**TESTO ESTRATTO**:
--------------------------------------------------

Non sono poche, però, le palestre o le piscine private realizzate in Italia, solo per citare un esempio degli impianti sportivi più diffusi.
Si trovano principalmente nel centro-sud, dove la presenza di impianti di proprietà comunale è molto inferiore rispetto al nord e la possibilità di praticare prezzi più alti non viene ostacolata dall’esistenza di impianti di proprietà pubblica nelle vicinanze.
Ultimamente, alcuni impianti privati particolarmente costosi, quali ad esempio le piscine coperte, sono stati costruiti anche nelle regioni del nord, soprattutto grazie a contributi stanziati dalle Regioni.
Una situazione più frequente, e che sta prendendo sempre più piede, è quella di società di gestione che, per vedersi rinnovato un contratto esistente da un Ente Pubblico, effettua interventi di manutenzione straordinaria o amplia la struttura esistente di proprietà comunale.
La strada da seguire per costruire un impianto sportivo è duplice: si può scegliere quella di realizzare un impianto destinato principalmente a fini agonistici, usufruendo così della possibilità di accedere ad un mutuo erogato dall’Istituto del Credito Sportivo, che però deve avere determinate caratteristiche costruttive e rispondere a precisi requisiti; oppure si può scegliere un’altra forma di finanziamento, che non coinvolga il Credito Sportivo, optando per una alternativa più onerosa ma sicuramente più facile da percorrere e che lascia molta più libertà di decidere forma, dimensioni e finalità proprie dell’impianto che si intende realizzare.
Fino a poco tempo fa, nella maggior parte dei casi si decideva di ricorrere alla prima possibilità, poiché il vantaggio economico sugli interessi del mutuo si abbatteva anche fino a cinque punti percentuale sugli interessi. Oggi la situazione è molto cambiata, poiché gli istituti di credito ordinari praticano tassi notevolmente più bassi e con modalità molto più agili e veloci di quelle seguite dal Credito Sportivo.E’ certo, inoltre, che un impianto progettato con le caratteristiche richieste dal Coni, che deve obbligatoriamente approvare il progetto, può costare molto di più di un impianto con dimensioni ridotte, non adatto all’agonismo ma sicuramente meno oneroso dal punto di vista gestionale.
Si tratta di mettere i pro e i contro sulla bilancia, valutando con attenzione tutti i fattori che intervengono nella scelta.
Il problema principale, in entrambi i casi, è quello di prestare all’ente finanziatore le garanzie per una copertura fideiussoria sufficiente a coprire l’entità del mutuo da erogare. Praticamente nessun Istituto di Credito, nemmeno il Credito Sportivo, accetta infatti di stipulare un mutuo di tipo ipotecario dove l’immobile da ipotecare sia l’impianto sportivo che si intende costruire. E’ spesso, questo, uno scoglio sul quale molti sogni sono costretti ad arenarsi.

--------------------------------------------------

**SEZIONE DEL DATASET**:
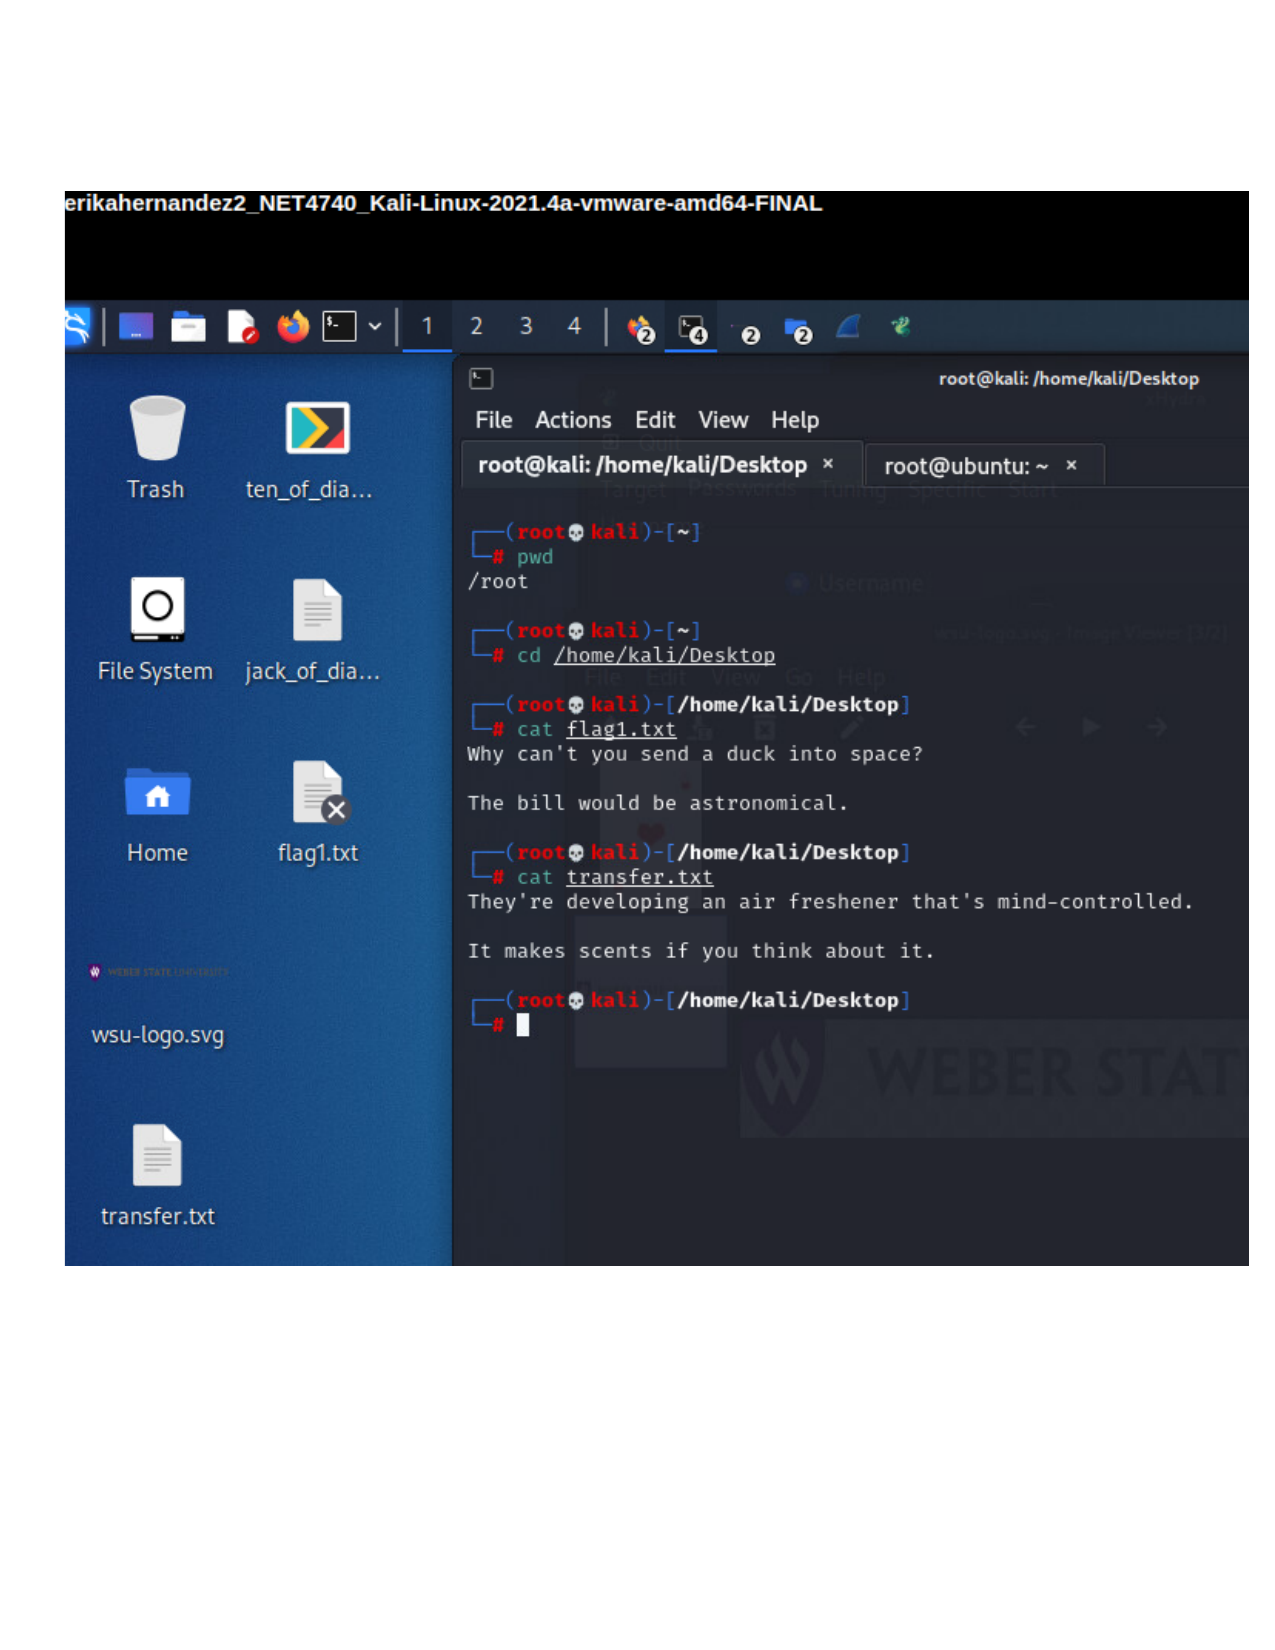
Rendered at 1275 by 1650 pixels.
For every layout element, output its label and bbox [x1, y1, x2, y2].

picture [64, 191, 1249, 1266]
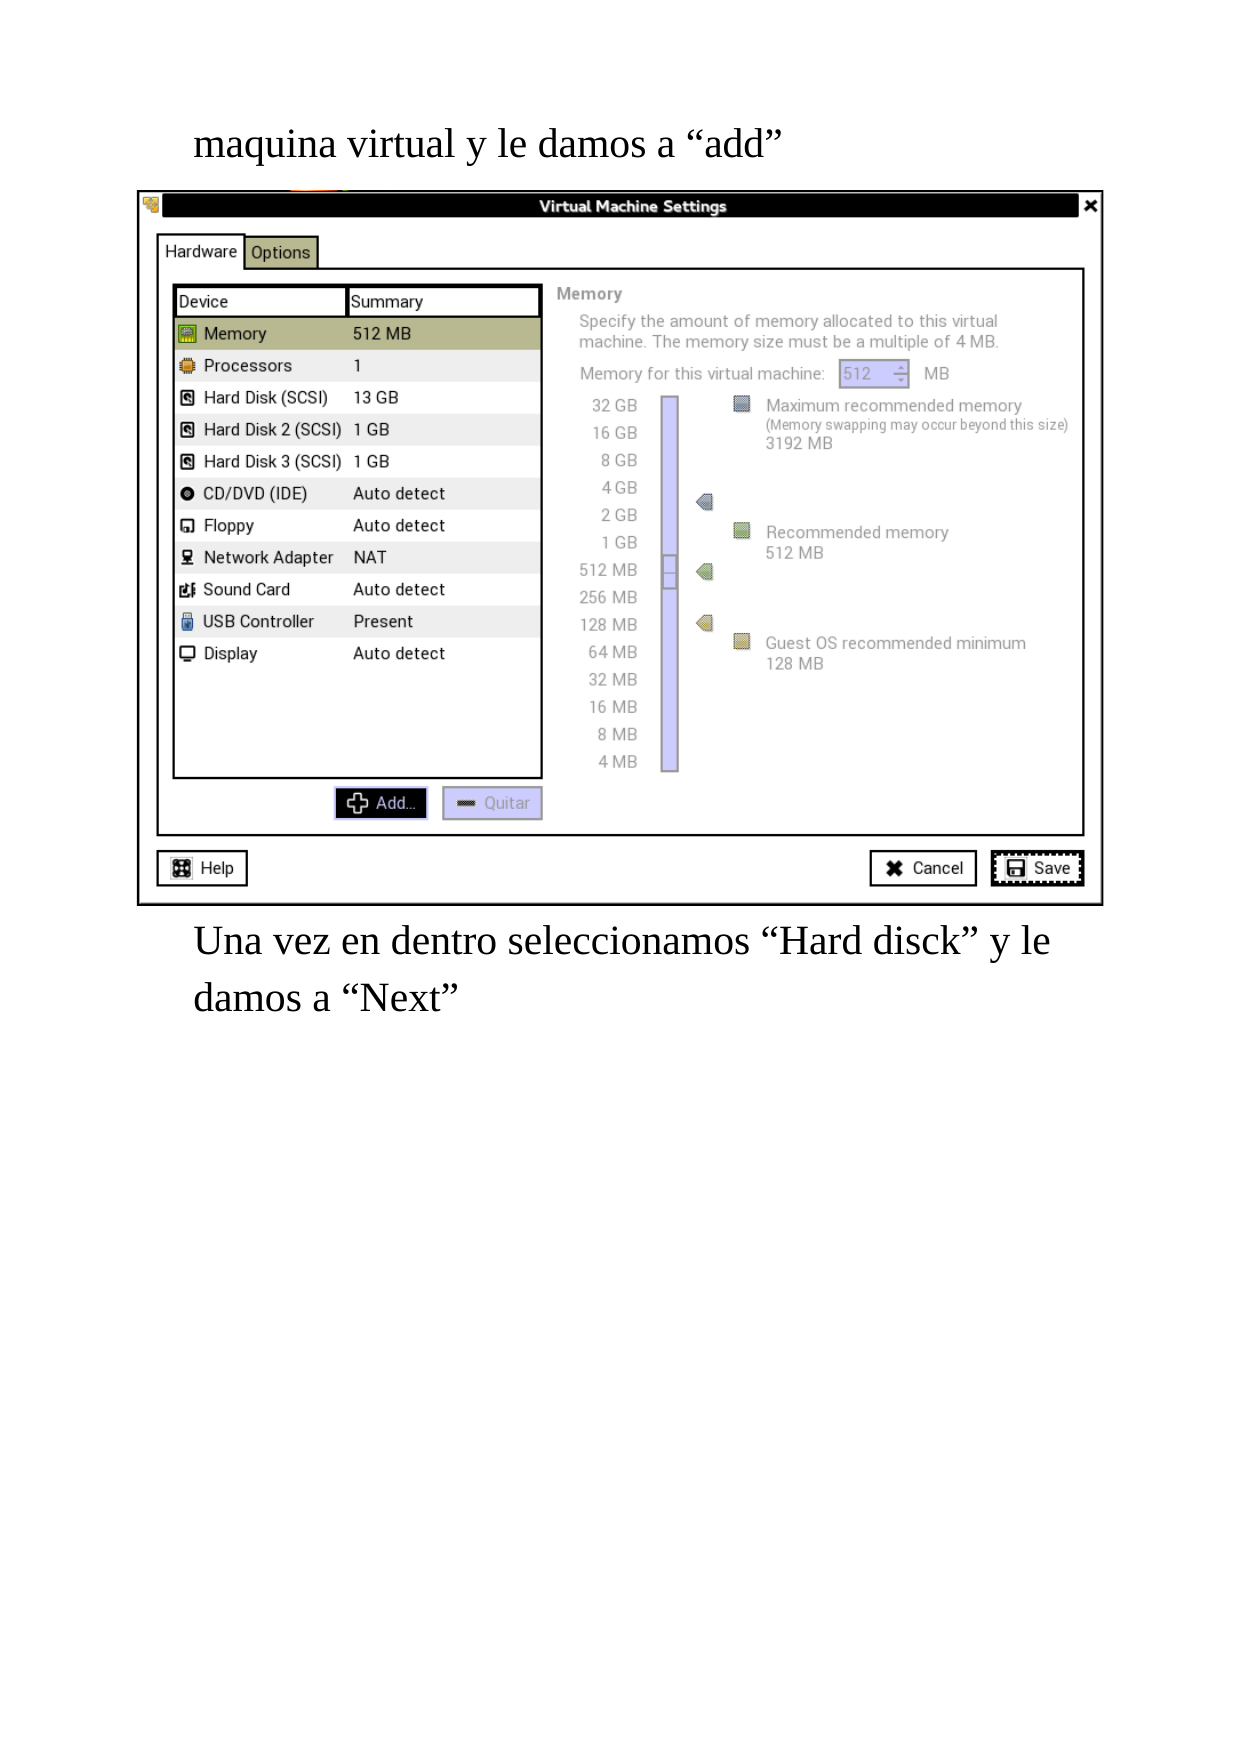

--------------------------------------------------

**RICHIESTE**:
A - Rispondi a queste domande sul testo riguardante gli impianti sportivi privati:
(i) In quale area d'Italia si trovano principalmente le palestre e le piscine private?
(ii) Fino a quanti punti percentuali arrivava il vantaggio sugli interessi del mutuo del Credito Sportivo?
(iii) Quale ente deve obbligatoriamente approvare il progetto di un impianto con le caratteristiche richieste?
B - Prosegui il testo sugli impianti sportivi privati a partire dalla sua ultima frase.
Le righe non hanno alcun ruolo in questo lavoro.

**RISPOSTE IN ORDINE**:
A -
(i) Nel centro-sud.
(ii) Fino a cinque punti percentuali.
(iii) Il Coni.

B -
Esiste, per la verità, una terza possibilità, che è quella di coinvolgere il Comune nella realizzazione, chiedendo il terreno in diritto di superficie ad un prezzo simbolico per un arco di tempo che generalmente si aggira tra i venti ed i trent’anni, e ottenendo che il Comune stesso si costituisca fideiussore, come prevede l’art. 207 del nuovo Testo Unico delle leggi sull’ordinamento degli Enti Locali (D.L. 18 agosto 2000, n.267).
In cambio si accetta di stipulare con l’ente Pubblico una convenzione che garantisca ai cittadini alcuni vantaggi, quali ad esempio tariffe agevolate, spazi riservati alle scuole, o altre agevolazioni di questo tipo, condizione per altro prevista dallo stesso D.L.
Una volta scaduto il diritto di superficie l’impianto diventa di proprietà del Comune, che lo acquisisce senza aver investito nulla, o quasi, nella costruzione.
Oltre a queste, vengono messe in atto le procedure previste dal Project Financing o dalla Concessione e Gestione, entrambi previste dalla Legge Merloni. Va detto, ad onor del vero, che nel settore sportivo sono più i progetti che falliscono che quelli riusciti, a causa delle difficoltà esaminate precedentemente.
Per decidere se affrontare l’impresa della costruzione in proprio di un impianto natatorio, è opportuno, una volta stabilito il budget a disposizione oppure la propria possibilità di indebitamento e, di conseguenza, il tipo di impianto da realizzare, valutare la possibilità di sostenere le spese relative alla gestione.
Ciò è chiaramente direttamente proporzionale ai possibili ricavi, e quindi al bacino d’utenza dell’impianto.
Per valutare la possibile redditività dell’impianto è necessario redigere uno studio di fattibilità ed un piano economico-finanziario, documenti che insieme formano il cosiddetto “Business Plan”. Lo studio di fattibilità di un impianto sportivo deve valutare in primo luogo il bacino d’utenza, cioè l’entità reale delle frequenze possibili da parte della popolazione residente, nonché quale tipo di impianto sia il più idoneo nella situazione presa in esame.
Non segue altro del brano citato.